Varela scrambles to protect jobs in laundering probe

PRESIDENT  Juan Carlos Varela  weighed into the US led  seven year investigation ofPanama’s Grupo Waked and what has been seen as  Latin America’s biggest money laundering exposure with links to drug smuggling.

In a Friday, May 6 statement today Varela  said he is working with Minister of Economy and Finance Dulcidio de La Guardia and U.S. officials to “protect the jobs of the Panamanians affected” by the investigation.  “We have already initiated direct consultations and I have asked  for continuous reports on the progress of the same,” said the president.

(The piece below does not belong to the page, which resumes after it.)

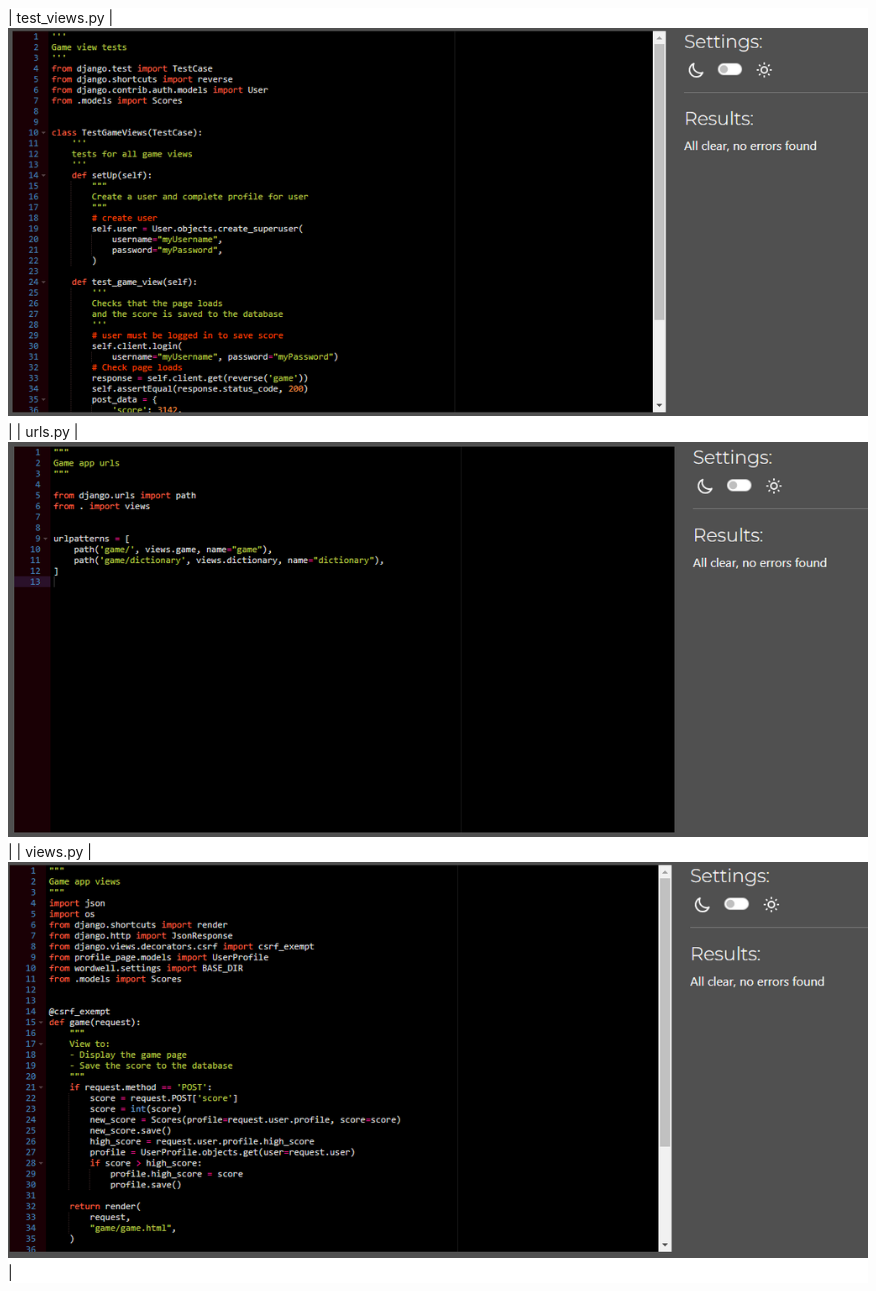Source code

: | test_views.py | ![screenshot](readme_files/testing/validation/python/game/test_views.png) |
| urls.py | ![screenshot](readme_files/testing/validation/python/game/urls.png) |
| views.py | ![screenshot](readme_files/testing/validation/python/game/views.png) |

He said that his priority at the moment is to protect “our people and our institutions.”

He said that the “independent” justice system and Panamanian regulators are “doing their jobs in accordance with their powers” and that they have taken all the immediate measures “to protect the integrity of our stock market and investors.”

The Waked family, whose visible leaders are Abdul Waked and Nidal Waked, was linked Thursday to an international network of drug trafficking and money-laundering by the U.S. Department of the Treasury and the Drug Enforcement Agency.

U.S. authorities identified nine individuals and 68 companies that have been placed on the Clinton list, which prohibits U.S. citizens and companies with ties in the U.S. from doing business with them.